START Records for processing

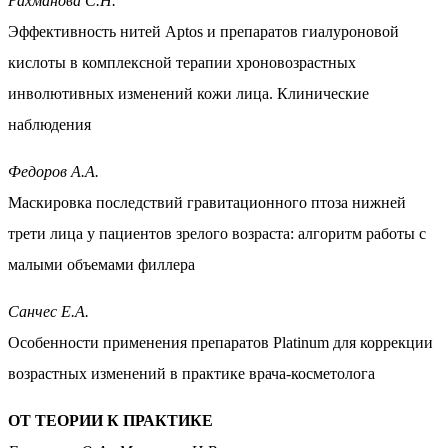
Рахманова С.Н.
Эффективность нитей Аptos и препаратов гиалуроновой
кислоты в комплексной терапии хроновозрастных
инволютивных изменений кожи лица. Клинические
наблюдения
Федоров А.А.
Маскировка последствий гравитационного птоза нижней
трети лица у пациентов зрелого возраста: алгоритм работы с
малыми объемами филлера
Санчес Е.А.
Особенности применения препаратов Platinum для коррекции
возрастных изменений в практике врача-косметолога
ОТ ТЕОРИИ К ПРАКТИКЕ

END Records for processing
START Records for processing

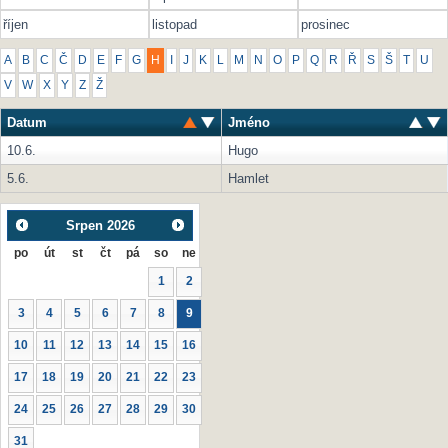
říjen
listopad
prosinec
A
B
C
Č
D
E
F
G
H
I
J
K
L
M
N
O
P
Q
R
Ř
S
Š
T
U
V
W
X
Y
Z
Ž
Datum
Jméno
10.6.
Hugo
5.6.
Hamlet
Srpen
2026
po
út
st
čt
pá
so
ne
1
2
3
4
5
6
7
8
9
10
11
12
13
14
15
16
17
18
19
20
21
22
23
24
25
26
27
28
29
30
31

END Records for processing
START Records for processing

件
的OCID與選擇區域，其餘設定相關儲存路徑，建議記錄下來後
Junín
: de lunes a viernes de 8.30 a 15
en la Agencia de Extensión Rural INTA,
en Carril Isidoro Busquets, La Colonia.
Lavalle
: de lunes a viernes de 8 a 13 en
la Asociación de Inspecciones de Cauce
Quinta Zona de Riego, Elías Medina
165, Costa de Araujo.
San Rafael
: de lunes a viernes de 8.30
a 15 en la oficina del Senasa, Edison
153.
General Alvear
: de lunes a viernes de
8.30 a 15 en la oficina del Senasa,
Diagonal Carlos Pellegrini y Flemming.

END Records for processing

§ **Try it**
Among the lines above, repeat exactly those from the line with "Эффективность нитей Аptos" to the line with "ОТ ТЕОРИИ К ПРАКТИКЕ", counting both ends.

§ **Output for this task**
Эффективность нитей Аptos и препаратов гиалуроновой
кислоты в комплексной терапии хроновозрастных
инволютивных изменений кожи лица. Клинические
наблюдения
Федоров А.А.
Маскировка последствий гравитационного птоза нижней
трети лица у пациентов зрелого возраста: алгоритм работы с
малыми объемами филлера
Санчес Е.А.
Особенности применения препаратов Platinum для коррекции
возрастных изменений в практике врача-косметолога
ОТ ТЕОРИИ К ПРАКТИКЕ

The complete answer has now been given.